Satellite images provided by GeoEye show an area about 20 miles northeast of Qum, Iran. The photo at left was taken in February 2000. The one on the right was taken in September 2009, and reportedly shows the region has become the site of a centrifuge facility., AP
When outgoing Mossad director Meir Dagan told reporters earlier this month that Iran was at least four years away from developing nuclear weapons, the focus in Israel quickly turned to the question: what had caused the delay? Now, some two weeks later, some Israelis are asking a more cynical question: why did Dagan go public with the upbeat assessment in the first place? For years, Israel has been issuing dire warnings about Iran, hoping to prod the international community into action. Just 13 months ago, Defense Minister Ehud Barak estimated Iran would be in a position to build its first bomb by 2011. Sanctions and sabotage have clearly slowed down the Iranian program. But why, just as Tehran is starting to feel the pressure, would the Israeli intelligence chief risk lulling the international community by revealing the good news?
Dagan might simply have wanted to ensure that he received credit for the success: on his watch, Iranian nukes were dealt a setback. But the 65-year-old spymaster is not known as a grandstander. During his eight years as Mossad chief, he studiously avoided media attention. A more likely explanation is that Dagan worries Prime Minister Benjamin Netanyahu might make a hasty decision to attack the Iranian nuclear installations. People who have heard Dagan’s views on the matter say he believes such an attack would be a mistake, drawing Israel into a punishing war without necessarily solving the problem. “He thinks there are many other options and plenty of time before a decision must be made,” one of them said (the source did not want to be named revealing details from restricted discussions). By going public with the 2015 estimate, Dagan has made it more difficult for Netanyahu to press the case for an attack—whether with his own cabinet, with officials in Washington, or with the Israeli public.
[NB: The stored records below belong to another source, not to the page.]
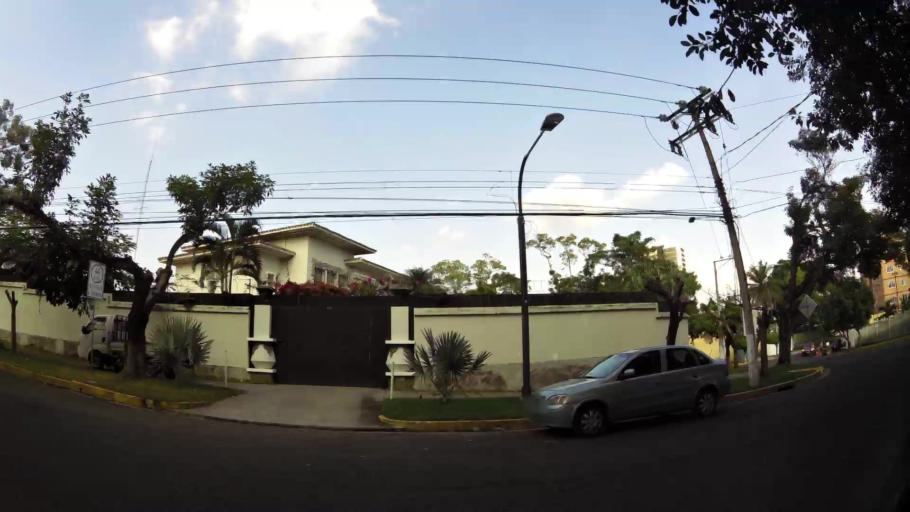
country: SV
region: La Libertad
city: Antiguo Cuscatlan
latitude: 13.6942
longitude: -89.2398
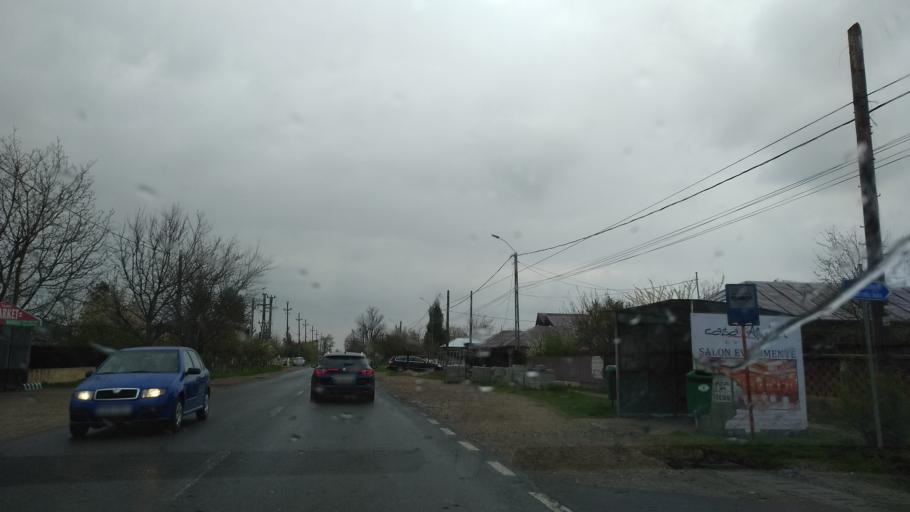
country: RO
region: Calarasi
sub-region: Comuna Frumusani
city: Frumusani
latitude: 44.2864
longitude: 26.3254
Netanyahu’s reaction offers another clue. The newspaper Yedioth Ahronoth reported last week that the Israeli leader was furious with Dagan. When asked about the matter during a news conference, Netanyahu appeared to dismiss the assessment. “I think that intelligence estimates are exactly that—estimates. They range from the best case to the worst case.” True enough. But reporters who attended the briefing with Dagan (he invited just a small number of Israelis who cover security matters) said he made it clear that 2015 is the worst-case scenario. “If the world stands by and does nothing, the soonest Iran will have a nuclear device is 2015, if that,” one of the reporters who attended the briefing quoted him as saying. Others in attendance said it was clear Dagan had intended to get one point across—that there’s no need to rush into attacking Iran.
The briefing was supposed to be off the record, according to the reporters. At some point, Dagan agreed to have his comments published, but a debate ensued about how they would be attributed. Stories written the next day referred obliquely to Dagan addressing a closed meeting. Within days, the understanding broke down and reporters began writing openly about being briefed by the outgoing Mossad chief. Their stories prompted other former Mossad officials to speak out, some agreeing with Dagan and others criticizing him. “I think this is his analysis. It’s his point of view. I think differently,” Ilan Mizrahi, who served as deputy director of Mossad until about eight years ago, told NEWSWEEK. He said the assessment sends the wrong message. “Someone might think ‘2015, we have time, so let’s relax, there’s no rush.’ I think that would be a mistake.” Ephraim Halevy, a former Mossad chief, said the Iranians “have very serious vulnerabilities that need to be exploited in every possible way short of the ultimate use of force, which is the last resort.”
Dagan wouldn’t be the only security official to have had differences with Netanyahu. Leaks to the Israeli media over the past year suggest that both the outgoing Army chief, Gabi Ashkenazi, and the just-retired head of military intelligence, Amos Yadlin, had deep reservations about attacking Iran and expressed them to Netanyahu and Barak. Aluf Benn, a columnist and political editor for the newspaper Haaretz, wrote this week that Ashkenazi was so worried about a possible attack, he asked President Shimon Peres and two former generals to get “the prime minister’s promise that his view would be heard.” The episode angered Barak, who eventually replaced Ashkenazi with another general, Yoav Galant. “The impression is that Galant is more aggressive on Iran and will not block Netanyahu and Barak, who are eager to go into battle,” Benn wrote. That alone might have persuaded Dagan to speak up.